On Mon, Aug 21 2006, Neil Brown wrote:
> Jens:  Was it s SuSE kernel or a mainline kernel on which you
>    experienced this slowdown with an external USB drive?

Note that this was on the old days, on 2.4 kernels. It was (and still
is) a generic 2.4 problem, which is quite apparent when you have larger
slow devices. Larger, because then you can have a lot of dirty memory in
flight for that device. The case I most often saw reported was on
DVD-RAM atapi or scsi devices, which write at 3-400kb/sec. An external
usb hard drive over usb 1.x would be almost as bad, I suppose.

I haven't heard any complaints for 2.6 in this area for a long time.

> Then we just need to deal with the case where the some of the queue
> limits of all devices exceeds the dirty threshold....
> Maybe writeout queues need to auto-adjust their queue length when some
> system-wide situation is detected.... sounds messy.
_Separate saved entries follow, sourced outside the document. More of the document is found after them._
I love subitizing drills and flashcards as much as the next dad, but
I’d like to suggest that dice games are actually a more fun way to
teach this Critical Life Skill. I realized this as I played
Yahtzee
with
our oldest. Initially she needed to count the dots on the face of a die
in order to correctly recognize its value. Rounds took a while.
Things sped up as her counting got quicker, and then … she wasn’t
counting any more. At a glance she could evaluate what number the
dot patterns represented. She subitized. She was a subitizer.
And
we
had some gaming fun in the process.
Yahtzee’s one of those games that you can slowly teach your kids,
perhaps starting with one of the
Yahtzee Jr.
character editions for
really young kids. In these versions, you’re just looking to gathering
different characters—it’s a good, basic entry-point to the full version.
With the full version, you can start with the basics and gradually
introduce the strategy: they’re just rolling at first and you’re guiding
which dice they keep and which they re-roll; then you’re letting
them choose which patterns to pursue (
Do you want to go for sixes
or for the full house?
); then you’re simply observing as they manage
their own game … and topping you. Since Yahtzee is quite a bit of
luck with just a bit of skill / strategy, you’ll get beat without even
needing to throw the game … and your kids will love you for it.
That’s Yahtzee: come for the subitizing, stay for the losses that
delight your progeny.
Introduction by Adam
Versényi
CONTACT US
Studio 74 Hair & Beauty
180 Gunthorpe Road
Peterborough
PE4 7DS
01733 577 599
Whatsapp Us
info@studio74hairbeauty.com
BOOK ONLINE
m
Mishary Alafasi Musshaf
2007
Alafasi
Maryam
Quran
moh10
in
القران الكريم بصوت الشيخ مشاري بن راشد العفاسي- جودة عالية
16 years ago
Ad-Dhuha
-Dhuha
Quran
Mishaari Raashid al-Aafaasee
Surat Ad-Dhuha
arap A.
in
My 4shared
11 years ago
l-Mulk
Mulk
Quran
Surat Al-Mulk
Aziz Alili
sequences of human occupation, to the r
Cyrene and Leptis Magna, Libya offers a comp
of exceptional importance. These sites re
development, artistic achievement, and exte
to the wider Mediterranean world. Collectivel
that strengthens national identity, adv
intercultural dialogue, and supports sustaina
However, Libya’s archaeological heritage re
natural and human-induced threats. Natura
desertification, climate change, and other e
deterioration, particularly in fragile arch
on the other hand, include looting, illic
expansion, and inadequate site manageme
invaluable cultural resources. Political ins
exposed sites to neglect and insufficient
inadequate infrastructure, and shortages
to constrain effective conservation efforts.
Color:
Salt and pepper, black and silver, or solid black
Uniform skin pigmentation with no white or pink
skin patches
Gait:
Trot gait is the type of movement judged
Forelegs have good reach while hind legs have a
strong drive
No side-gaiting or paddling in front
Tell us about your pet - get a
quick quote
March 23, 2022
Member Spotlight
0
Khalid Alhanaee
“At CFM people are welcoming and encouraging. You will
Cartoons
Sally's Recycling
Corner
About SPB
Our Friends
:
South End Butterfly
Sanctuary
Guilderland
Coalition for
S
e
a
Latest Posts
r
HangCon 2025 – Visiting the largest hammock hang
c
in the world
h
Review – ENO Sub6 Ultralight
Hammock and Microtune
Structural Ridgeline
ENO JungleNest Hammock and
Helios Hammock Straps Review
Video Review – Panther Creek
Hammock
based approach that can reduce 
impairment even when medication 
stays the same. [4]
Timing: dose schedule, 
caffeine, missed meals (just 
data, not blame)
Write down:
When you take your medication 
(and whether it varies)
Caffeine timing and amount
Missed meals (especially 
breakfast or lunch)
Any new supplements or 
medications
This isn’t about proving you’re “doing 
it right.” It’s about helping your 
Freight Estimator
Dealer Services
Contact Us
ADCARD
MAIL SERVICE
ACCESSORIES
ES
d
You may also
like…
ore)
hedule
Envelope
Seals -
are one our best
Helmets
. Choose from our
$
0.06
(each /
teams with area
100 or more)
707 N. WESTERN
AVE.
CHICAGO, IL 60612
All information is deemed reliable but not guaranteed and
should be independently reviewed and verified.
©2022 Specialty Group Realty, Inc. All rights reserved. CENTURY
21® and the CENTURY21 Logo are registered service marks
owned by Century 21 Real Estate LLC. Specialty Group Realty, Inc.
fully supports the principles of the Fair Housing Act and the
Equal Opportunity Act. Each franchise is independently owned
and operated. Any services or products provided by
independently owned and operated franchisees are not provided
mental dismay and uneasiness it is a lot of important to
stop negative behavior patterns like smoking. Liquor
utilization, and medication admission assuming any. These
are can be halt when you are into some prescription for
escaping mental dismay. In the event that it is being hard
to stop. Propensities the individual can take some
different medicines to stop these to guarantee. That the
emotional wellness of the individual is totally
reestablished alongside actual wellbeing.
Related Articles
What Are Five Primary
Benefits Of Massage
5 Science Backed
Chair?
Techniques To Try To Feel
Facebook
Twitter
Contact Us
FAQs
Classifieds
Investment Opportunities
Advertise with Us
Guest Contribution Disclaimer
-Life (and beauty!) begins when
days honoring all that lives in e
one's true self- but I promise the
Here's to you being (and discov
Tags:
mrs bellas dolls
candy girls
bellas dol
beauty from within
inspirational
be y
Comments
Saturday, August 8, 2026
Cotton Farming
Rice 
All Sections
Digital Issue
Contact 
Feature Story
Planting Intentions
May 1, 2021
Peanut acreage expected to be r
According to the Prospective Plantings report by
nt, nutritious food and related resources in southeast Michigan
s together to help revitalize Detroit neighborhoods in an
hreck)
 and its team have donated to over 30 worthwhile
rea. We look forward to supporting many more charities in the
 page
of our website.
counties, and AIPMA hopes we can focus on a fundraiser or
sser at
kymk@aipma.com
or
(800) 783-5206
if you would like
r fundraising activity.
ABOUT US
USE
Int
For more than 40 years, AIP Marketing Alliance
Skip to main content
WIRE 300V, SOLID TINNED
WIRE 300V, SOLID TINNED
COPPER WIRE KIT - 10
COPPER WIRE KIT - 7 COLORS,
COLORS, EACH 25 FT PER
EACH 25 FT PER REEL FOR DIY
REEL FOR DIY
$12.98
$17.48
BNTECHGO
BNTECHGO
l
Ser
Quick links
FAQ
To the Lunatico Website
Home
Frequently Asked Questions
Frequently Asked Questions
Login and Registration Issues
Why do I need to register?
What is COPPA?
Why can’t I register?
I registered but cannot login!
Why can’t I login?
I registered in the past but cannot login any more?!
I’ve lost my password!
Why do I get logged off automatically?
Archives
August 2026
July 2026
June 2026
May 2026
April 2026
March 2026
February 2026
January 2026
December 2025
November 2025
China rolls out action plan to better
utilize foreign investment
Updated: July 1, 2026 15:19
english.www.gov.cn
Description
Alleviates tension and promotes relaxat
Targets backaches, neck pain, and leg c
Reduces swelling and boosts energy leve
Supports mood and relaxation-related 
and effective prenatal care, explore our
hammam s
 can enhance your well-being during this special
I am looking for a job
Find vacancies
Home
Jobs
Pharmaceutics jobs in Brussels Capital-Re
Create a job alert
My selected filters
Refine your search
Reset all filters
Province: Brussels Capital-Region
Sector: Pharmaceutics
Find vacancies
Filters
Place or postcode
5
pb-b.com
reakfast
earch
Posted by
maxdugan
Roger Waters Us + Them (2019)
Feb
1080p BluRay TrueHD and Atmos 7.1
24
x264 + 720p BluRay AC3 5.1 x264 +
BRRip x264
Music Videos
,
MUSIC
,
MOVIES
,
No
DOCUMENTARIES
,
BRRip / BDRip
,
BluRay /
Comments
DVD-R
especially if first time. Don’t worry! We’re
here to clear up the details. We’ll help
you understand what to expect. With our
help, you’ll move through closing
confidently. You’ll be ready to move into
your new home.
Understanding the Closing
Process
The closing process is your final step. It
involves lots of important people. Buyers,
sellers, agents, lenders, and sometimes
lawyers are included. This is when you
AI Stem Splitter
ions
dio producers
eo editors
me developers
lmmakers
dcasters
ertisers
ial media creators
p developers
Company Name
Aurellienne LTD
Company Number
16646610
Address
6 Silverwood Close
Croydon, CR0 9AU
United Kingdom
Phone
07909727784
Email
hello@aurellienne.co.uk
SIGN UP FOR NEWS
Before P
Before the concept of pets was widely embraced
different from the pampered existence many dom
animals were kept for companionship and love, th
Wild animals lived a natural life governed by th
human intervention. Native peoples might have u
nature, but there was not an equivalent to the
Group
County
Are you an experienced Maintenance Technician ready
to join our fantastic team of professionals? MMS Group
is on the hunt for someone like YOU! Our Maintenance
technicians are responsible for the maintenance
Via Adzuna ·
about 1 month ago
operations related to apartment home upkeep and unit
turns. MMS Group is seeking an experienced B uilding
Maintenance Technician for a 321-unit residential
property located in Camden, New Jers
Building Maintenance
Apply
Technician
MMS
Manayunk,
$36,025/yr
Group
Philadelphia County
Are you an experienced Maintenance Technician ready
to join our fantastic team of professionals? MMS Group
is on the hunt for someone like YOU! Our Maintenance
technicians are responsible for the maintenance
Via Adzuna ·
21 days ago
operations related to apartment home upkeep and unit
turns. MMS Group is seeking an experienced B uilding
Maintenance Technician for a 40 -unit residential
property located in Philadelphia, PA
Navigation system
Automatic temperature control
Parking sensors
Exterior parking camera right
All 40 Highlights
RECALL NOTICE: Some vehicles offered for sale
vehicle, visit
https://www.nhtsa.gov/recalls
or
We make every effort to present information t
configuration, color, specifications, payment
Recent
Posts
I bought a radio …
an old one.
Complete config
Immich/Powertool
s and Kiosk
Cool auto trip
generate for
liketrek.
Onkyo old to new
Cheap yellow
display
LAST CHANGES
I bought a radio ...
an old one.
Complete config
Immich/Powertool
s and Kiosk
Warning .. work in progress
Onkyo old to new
Queue length is a little tricky, so it's basically controlled by two
parameters - nr_requests and max_sectors_kb. Most SATA drives can do
32MiB requests, so in theory a system that sets max_sectors_kb to
max_hw_sectors_kb and retains a default nr_requests of 128, can see up
to 32 * (128 * 3) / 2 == 6144MiB per disk in flight. Auch. By default we
only allow 512KiB per requests, which brings us to a more reasonable
96MiB per disk.

But these numbers are in no way tied to the hardware. It may be totally
reasonable to have 3GiB of dirty data on one system, and it may be
totally unreasonable to have 96MiB of dirty data on another. I've always
thought that assuming any kind of reliable throttling at the queue level
is broken and that the vm should handle this completely.